- Title: ALGERIA: Slum residents protest housing, infrastructure
- Date: 21st October 2009
- Summary: MEROUCHE SHOWING BATHROOM AND TOILET VARIOUS OF CLASHES BETWEEN INHABITANTS OF DIAR ECHAMS AND POLICE FORCES
- Embargoed: 5th November 2009 12:00
- Location: Algeria
- Country: Algeria
- Topics: Economic News
- Reuters ID: LVA667ZN7Q7M8L63B9SXF9E830I8
- Story Text: Protesters threw stones and petrol bombs at police in Algeria's capital on Tuesday (October 20) in a second day of clashes over housing conditions.
300 riot police were confronted with dozens of young men at the edge of the Algiers shantytown.
Algeria -- an oil and gas producer which suffers from high unemployment and a housing shortage -- has seen periodic outbreaks of rioting, but rarely in the heavily-policed capital.
A security source at the scene of the clashes -- only about 100 metres from Algeria's Communications Ministry -- said several police had been injured.
Roads were blocked off and the ground was littered with stones and other debris.
The clashes broke out on Monday (October 19) when some residents of the shantytown, in the Diar Echams district of Algiers, protested that they had not been included on a list of people who qualified for re-housing.
Forty-five year old Merouche Adel built his own house alongside one of the state-owned apartment blocks in Diar Echams, having given up on waiting for help.
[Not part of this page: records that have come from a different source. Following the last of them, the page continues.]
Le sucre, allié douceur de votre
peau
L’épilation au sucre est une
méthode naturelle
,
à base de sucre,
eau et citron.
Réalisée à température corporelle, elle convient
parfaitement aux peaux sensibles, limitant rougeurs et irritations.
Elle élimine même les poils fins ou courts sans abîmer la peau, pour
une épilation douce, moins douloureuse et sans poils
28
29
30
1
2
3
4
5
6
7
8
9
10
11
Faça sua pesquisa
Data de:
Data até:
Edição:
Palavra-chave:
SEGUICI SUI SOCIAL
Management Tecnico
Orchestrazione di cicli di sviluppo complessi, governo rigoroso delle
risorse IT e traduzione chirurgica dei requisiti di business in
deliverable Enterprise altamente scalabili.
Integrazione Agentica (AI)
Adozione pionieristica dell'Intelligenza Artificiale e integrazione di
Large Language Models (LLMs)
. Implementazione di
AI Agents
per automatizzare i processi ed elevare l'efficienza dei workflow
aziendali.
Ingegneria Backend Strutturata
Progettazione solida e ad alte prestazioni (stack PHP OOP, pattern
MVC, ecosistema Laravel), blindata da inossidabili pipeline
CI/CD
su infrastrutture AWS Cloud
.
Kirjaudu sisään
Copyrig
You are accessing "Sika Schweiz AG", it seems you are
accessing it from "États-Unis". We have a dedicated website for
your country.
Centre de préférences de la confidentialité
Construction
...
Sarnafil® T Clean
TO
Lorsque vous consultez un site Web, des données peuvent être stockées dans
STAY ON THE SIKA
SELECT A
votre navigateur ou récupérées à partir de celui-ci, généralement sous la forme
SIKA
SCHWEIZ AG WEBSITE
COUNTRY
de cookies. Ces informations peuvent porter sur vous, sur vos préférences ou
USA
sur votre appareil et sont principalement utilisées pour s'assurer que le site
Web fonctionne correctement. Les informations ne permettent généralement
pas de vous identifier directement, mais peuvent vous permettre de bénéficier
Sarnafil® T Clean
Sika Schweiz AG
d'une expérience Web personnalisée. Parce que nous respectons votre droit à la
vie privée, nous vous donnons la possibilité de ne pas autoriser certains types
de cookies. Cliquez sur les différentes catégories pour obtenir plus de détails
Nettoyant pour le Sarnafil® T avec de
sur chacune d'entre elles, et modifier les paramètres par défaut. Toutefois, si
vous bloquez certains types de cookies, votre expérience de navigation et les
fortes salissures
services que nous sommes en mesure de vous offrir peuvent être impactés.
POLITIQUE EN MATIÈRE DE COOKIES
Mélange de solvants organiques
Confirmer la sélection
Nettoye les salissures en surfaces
"I've lived here for six years. Every time the authorities asked us to prepare reports so they could improve our situation, we did that. But nothing was done. I was the first person who built here, I had even gone to the courts with the authorities... But thank God, I have shelter now. I've asked to move because I am tired. My children are growing up and one room is not enough. When it is raining, the water seeps into the kitchen. I do not have any solution; the authorities must help us to find a solution. We are asking for our rights," Merouche told Reuters.
His make-shift home consists of a kitchen and one room, which he shares with his wife Saliha, and their three children.
For several years, Merouche was under impression that he'd be able to afford a better home away from this shantytown so that his children could have a better future.
"I do not think that my children and I can have a promising future by living here," said Saliha.
Despite frequent contact with the local authorities, Merouche and his family are some of the hundreds here who have not been included on the new list for re-housing, and they are breaking under the frustration.
"Several times, they came and asked us to prepare files -- we gave it to them six or seven times. They came and they saw how many people live here, but after being hopeful, we've lost our faith because nothing was done. What can we do?" asked Saliha.
The demonstrators say they will not stop their protests until they get their chance at new homes.
Talks broke down between authorities and slum residents on Tuesday, and more violence is expected over the next few days.
Algeria, an OPEC member and the world's fourth biggest exporter of natural gas, is also the scene of a conflict between the government and Islamist insurgents affiliated to al-Qaeda.
The conflict has subsided in the past few years, and some analysts now say social unrest has replaced the insurgency as the biggest threat to stability.
Many people in the former French colony of 35 million say they are frustrated at the lack of jobs and housing.
The government has already spent billions of dollars in oil and gas revenues on projects to improve living standards and this year announced it would spend a further 150 billion U.S. dollars on modernising the economy and creating jobs.